Reproduce the personal note below on overthinking and making decisions, word for word and in full.

### TEXT BLOCK
* Start *

I have this bad habit on dwelling too much into a simple problem. This made me distracted, stress and worried all the time. It affects productivity in a good way because I am focusing on my work to run away from the problem at hand. Even though I can make myself think that things would not be so bad, I can't help but to worried about the future which I can not predict. Due to this bad habit, I always have a tough time making decisions. It takes a long time for me to make one. Sometimes I hope for others to make the decision for me. I need to fix this habit of mine and learn to make decisions accounting to things which matter. There should be a process behind accounting for different areas of consideration in a decision. Some examples of considerations to make in a decision are benefits for self and family, the opportunity cost, whether the change is necessary etc. These considerations will be different depending on the individuals. Now, I need to understand what are the considerations for myself and how to make swift and good decisions based on this consideration. (Just a remark: I've been reading about how coding can be used to solve many problems in our world. I wonder if it will be able to solve this problem? I don't think computers have make decision for us. We should make our own decision and let the computers remind us on the considerations that we may have when making such decision.)

* End *

### MATERIAL
* Start *

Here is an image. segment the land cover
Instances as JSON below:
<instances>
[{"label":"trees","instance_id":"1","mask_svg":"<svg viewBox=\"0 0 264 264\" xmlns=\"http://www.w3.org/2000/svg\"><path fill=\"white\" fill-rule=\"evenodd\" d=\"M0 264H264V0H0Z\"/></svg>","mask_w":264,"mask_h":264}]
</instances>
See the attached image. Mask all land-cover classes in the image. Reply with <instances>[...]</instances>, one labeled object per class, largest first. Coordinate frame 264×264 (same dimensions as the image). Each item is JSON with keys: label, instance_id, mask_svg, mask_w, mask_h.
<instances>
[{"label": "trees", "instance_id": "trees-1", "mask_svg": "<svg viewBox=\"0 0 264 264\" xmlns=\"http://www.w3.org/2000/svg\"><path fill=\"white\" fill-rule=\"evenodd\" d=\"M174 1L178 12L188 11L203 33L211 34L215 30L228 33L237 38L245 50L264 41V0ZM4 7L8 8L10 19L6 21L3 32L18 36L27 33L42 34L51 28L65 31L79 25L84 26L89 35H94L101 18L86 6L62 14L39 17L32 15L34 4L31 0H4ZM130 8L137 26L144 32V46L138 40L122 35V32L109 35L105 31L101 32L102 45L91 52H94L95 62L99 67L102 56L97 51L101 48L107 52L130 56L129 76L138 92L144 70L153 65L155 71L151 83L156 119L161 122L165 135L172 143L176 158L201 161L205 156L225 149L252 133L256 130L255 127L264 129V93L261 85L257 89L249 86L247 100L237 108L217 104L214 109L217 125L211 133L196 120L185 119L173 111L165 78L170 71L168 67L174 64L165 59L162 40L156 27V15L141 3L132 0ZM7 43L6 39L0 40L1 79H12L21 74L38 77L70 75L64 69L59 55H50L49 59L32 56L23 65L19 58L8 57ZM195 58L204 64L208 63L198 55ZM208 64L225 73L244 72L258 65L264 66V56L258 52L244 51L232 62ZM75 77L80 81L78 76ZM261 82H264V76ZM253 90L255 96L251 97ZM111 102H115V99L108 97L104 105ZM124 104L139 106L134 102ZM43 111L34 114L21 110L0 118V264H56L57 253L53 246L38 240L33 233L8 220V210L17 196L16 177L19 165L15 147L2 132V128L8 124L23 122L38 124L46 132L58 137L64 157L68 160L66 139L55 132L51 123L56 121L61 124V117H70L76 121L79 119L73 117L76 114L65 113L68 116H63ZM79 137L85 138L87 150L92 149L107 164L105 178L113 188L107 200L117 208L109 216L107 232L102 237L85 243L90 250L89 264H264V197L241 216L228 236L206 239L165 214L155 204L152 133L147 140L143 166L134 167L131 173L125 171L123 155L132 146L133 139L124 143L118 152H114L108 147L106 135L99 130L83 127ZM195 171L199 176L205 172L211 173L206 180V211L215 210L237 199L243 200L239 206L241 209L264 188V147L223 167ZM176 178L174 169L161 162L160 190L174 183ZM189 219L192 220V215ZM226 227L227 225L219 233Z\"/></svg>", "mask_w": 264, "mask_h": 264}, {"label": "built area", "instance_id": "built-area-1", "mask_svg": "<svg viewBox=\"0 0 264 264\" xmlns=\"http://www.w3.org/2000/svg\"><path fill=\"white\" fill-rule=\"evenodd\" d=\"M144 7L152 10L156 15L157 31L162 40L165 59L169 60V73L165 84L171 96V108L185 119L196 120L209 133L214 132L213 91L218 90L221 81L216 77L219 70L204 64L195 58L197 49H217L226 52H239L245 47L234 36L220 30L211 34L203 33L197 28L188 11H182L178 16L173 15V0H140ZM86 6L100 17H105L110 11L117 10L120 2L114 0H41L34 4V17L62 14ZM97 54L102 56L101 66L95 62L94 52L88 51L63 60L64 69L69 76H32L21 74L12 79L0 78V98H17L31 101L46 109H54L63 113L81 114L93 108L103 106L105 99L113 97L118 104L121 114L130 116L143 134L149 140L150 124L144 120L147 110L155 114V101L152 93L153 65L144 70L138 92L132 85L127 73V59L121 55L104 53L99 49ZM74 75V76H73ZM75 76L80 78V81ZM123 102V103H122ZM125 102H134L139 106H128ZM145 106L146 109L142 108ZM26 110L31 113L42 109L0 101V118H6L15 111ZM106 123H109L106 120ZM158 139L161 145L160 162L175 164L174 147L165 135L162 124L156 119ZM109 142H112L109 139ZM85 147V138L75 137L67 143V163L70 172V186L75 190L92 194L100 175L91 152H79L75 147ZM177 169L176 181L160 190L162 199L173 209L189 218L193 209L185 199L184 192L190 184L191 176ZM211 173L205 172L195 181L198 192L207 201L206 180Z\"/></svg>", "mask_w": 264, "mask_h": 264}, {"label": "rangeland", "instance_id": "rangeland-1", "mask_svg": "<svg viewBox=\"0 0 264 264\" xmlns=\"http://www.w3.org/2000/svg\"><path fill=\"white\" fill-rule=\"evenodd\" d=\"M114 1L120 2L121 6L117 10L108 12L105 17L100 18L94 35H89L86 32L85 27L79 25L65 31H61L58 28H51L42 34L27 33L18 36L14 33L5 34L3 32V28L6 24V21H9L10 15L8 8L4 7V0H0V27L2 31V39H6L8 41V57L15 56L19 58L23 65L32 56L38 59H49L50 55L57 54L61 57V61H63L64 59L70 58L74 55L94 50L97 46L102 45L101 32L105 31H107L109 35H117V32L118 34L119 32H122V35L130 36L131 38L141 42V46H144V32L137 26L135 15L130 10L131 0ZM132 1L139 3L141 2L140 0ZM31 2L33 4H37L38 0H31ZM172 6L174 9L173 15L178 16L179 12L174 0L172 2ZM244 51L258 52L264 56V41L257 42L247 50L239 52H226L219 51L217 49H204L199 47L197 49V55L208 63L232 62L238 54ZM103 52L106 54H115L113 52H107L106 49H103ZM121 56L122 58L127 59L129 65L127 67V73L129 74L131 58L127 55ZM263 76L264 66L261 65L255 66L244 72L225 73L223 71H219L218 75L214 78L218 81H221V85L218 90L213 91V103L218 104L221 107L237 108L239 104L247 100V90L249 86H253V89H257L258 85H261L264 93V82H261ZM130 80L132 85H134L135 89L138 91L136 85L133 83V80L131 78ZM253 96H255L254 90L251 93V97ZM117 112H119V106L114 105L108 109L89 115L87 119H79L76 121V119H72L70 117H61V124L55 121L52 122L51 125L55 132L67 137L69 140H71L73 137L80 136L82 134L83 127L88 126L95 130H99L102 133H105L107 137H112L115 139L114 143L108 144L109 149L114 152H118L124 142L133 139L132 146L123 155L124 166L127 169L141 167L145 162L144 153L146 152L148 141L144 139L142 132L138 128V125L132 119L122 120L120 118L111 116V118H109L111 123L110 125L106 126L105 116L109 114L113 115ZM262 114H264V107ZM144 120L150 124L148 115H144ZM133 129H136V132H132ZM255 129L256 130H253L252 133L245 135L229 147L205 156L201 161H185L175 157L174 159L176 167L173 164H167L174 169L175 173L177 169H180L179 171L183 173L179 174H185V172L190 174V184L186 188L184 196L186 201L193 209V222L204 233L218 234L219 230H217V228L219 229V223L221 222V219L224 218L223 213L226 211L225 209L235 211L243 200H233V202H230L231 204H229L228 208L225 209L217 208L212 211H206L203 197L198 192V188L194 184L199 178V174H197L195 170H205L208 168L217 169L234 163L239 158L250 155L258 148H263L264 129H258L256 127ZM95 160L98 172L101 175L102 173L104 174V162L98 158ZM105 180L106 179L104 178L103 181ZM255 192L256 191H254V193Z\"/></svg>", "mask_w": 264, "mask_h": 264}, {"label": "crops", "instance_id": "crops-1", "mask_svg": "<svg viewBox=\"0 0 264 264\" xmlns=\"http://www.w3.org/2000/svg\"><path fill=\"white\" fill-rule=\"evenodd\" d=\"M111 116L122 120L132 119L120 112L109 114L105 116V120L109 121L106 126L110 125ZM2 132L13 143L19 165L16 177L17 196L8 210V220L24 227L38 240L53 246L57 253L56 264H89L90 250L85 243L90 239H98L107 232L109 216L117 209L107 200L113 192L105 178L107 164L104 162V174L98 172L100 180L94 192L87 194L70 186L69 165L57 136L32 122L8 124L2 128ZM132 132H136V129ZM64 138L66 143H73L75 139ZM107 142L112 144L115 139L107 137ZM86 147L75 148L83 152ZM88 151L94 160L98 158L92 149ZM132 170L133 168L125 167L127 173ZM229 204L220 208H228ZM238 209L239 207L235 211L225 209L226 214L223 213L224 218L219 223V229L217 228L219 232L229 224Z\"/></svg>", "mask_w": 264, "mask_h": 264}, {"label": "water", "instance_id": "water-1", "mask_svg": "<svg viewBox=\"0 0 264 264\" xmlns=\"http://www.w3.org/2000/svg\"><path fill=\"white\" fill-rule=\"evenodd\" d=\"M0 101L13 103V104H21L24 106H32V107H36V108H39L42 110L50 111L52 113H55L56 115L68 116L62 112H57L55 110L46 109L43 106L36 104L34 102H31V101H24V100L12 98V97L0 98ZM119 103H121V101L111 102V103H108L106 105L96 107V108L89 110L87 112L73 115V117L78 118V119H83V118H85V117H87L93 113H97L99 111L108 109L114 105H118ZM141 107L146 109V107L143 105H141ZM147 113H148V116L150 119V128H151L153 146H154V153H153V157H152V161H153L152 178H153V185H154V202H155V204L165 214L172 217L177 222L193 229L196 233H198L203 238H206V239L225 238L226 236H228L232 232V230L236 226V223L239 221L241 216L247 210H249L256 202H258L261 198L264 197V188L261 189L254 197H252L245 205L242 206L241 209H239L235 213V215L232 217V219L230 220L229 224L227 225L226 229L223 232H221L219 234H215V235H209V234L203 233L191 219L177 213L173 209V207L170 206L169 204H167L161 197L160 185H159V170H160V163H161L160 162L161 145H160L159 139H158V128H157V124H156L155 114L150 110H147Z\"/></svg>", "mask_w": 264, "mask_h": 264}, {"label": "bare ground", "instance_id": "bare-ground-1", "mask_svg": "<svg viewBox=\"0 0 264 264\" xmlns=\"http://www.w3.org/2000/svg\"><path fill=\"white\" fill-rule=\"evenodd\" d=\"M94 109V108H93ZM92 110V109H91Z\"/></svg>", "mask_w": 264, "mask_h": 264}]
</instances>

* End *
* Start *

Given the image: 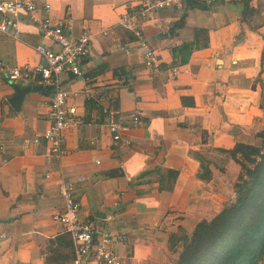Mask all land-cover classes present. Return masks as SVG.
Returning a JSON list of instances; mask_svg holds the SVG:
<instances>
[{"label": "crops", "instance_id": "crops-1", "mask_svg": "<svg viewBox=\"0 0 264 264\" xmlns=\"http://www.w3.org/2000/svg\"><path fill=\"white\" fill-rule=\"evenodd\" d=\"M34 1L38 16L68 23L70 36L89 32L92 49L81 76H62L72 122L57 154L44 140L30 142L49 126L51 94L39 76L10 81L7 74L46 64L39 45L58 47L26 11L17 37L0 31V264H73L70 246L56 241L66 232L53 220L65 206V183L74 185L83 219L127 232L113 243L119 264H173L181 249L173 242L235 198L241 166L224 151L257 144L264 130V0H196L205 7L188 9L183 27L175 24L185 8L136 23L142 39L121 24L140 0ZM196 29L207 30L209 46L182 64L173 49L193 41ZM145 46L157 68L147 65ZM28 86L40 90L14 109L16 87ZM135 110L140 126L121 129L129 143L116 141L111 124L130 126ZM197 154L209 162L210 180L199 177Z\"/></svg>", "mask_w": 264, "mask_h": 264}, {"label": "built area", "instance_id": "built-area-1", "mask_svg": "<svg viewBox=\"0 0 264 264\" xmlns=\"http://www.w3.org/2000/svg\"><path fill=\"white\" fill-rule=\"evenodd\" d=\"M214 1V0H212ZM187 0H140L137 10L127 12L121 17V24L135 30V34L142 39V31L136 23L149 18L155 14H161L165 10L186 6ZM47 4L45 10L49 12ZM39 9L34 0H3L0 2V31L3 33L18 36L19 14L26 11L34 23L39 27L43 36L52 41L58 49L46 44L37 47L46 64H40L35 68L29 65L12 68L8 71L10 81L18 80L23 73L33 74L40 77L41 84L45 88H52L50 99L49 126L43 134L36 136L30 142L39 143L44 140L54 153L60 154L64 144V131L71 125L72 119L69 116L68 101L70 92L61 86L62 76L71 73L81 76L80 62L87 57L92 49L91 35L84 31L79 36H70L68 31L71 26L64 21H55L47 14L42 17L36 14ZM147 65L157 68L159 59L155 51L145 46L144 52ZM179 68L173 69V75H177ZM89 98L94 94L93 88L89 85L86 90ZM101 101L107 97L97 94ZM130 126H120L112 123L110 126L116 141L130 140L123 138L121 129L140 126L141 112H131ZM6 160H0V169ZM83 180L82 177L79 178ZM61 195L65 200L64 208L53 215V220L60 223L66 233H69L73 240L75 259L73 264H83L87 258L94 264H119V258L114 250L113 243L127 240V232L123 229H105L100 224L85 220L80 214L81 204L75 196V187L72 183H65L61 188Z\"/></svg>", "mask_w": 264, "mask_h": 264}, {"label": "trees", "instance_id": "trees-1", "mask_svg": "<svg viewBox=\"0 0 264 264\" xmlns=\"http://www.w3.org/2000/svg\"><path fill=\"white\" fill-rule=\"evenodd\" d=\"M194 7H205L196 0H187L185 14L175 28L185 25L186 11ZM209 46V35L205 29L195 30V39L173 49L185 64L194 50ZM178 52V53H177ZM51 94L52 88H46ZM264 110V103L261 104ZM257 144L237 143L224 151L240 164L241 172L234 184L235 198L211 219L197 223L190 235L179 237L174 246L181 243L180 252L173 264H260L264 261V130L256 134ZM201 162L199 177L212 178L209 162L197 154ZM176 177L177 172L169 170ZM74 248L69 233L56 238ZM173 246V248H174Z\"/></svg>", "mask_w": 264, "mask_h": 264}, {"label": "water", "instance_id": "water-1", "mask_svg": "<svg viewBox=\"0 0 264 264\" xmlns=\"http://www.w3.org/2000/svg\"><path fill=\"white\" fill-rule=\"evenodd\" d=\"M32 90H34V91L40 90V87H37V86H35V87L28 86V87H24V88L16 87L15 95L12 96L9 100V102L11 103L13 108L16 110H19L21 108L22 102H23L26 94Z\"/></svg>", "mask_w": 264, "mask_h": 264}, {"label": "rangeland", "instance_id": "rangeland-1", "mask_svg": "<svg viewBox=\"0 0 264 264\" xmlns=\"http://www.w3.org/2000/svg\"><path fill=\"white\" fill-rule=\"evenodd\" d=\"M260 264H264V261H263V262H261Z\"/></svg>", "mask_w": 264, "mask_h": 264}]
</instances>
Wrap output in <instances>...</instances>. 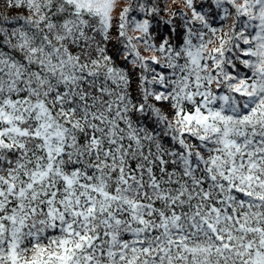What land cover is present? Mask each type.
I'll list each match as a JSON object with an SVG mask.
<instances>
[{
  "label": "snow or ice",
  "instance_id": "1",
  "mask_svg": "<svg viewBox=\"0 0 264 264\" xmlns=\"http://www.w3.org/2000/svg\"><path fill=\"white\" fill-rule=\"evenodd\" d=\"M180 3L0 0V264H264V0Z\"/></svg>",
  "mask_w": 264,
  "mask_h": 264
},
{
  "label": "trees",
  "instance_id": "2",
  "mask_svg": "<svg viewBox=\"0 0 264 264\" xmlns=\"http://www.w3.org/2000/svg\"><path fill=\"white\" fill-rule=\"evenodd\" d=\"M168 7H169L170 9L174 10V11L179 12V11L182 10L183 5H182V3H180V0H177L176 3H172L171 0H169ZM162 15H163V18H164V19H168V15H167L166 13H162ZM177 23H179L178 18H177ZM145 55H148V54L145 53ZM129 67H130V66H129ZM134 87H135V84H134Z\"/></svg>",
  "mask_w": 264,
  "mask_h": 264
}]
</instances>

* End *
* Start *

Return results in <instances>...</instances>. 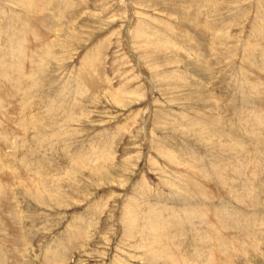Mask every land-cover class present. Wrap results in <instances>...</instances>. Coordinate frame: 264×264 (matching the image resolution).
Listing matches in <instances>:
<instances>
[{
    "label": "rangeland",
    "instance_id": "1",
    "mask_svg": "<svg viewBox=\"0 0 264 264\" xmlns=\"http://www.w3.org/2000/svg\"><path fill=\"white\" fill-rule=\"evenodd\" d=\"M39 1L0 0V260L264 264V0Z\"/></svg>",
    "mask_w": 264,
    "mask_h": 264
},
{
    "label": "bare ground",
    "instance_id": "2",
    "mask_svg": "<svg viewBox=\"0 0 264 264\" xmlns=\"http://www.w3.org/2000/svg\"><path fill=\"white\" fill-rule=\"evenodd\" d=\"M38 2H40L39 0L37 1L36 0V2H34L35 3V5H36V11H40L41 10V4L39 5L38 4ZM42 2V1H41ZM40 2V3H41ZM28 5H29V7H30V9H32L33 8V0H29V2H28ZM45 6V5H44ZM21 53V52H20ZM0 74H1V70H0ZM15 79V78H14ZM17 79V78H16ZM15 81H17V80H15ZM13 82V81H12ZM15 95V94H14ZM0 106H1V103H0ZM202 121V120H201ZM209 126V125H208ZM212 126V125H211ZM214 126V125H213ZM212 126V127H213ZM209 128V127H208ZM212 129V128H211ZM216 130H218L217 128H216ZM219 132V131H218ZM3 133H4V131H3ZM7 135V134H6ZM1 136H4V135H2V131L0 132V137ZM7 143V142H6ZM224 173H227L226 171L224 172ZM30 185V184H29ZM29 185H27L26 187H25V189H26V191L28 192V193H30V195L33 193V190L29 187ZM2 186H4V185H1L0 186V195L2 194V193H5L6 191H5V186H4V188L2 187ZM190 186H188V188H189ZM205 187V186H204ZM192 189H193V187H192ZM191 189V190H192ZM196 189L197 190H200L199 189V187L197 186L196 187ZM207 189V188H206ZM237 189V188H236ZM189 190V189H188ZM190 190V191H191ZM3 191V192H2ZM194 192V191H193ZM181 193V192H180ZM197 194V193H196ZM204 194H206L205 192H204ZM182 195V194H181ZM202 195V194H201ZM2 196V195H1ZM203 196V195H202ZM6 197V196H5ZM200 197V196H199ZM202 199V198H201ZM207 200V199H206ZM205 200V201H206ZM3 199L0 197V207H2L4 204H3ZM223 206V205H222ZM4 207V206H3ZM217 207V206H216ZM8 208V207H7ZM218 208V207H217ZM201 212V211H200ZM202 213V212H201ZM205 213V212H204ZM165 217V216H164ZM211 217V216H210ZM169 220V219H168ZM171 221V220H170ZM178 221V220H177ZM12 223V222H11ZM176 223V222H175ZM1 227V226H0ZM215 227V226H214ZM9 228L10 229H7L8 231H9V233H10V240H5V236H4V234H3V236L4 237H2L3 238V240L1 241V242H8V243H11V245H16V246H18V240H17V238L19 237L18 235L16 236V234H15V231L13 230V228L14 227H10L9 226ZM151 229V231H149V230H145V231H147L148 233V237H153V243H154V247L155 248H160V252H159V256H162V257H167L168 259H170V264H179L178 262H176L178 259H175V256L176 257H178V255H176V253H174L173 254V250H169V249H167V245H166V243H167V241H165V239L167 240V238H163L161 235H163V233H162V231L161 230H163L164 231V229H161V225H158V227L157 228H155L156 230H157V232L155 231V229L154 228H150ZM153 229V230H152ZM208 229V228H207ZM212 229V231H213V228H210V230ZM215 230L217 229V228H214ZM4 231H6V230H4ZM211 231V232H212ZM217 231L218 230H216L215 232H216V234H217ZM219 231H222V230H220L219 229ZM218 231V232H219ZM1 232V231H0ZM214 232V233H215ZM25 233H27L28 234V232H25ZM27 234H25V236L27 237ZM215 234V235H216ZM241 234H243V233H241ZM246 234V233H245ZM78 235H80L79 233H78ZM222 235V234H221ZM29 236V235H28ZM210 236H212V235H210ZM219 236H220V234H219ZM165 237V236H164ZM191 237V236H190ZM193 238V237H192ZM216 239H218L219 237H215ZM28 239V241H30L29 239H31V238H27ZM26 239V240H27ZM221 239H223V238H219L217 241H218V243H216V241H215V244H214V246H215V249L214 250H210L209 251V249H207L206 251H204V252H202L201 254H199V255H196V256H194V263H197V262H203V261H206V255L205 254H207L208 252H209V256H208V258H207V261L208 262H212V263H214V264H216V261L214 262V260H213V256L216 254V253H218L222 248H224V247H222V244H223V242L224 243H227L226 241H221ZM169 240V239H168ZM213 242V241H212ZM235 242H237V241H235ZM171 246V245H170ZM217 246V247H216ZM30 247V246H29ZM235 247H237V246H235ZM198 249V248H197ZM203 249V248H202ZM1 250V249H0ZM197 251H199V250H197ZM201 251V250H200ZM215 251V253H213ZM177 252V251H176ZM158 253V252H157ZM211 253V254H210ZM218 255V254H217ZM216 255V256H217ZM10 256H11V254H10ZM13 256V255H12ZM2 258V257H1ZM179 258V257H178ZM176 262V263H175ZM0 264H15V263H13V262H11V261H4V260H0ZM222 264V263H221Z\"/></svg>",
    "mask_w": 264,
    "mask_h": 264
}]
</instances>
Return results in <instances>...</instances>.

* End *

### IN RESPONSE
I have this bad habit on dwelling too much into a simple problem. This made me distracted, stress and worried all the time. It affects productivity in a good way because I am focusing on my work to run away from the problem at hand. Even though I can make myself think that things would not be so bad, I can't help but to worried about the future which I can not predict. Due to this bad habit, I always have a tough time making decisions. It takes a long time for me to make one. Sometimes I hope for others to make the decision for me. I need to fix this habit of mine and learn to make decisions accounting to things which matter. There should be a process behind accounting for different areas of consideration in a decision. Some examples of considerations to make in a decision are benefits for self and family, the opportunity cost, whether the change is necessary etc. These considerations will be different depending on the individuals. Now, I need to understand what are the considerations for myself and how to make swift and good decisions based on this consideration. (Just a remark: I've been reading about how coding can be used to solve many problems in our world. I wonder if it will be able to solve this problem? I don't think computers have make decision for us. We should make our own decision and let the computers remind us on the considerations that we may have when making such decision.)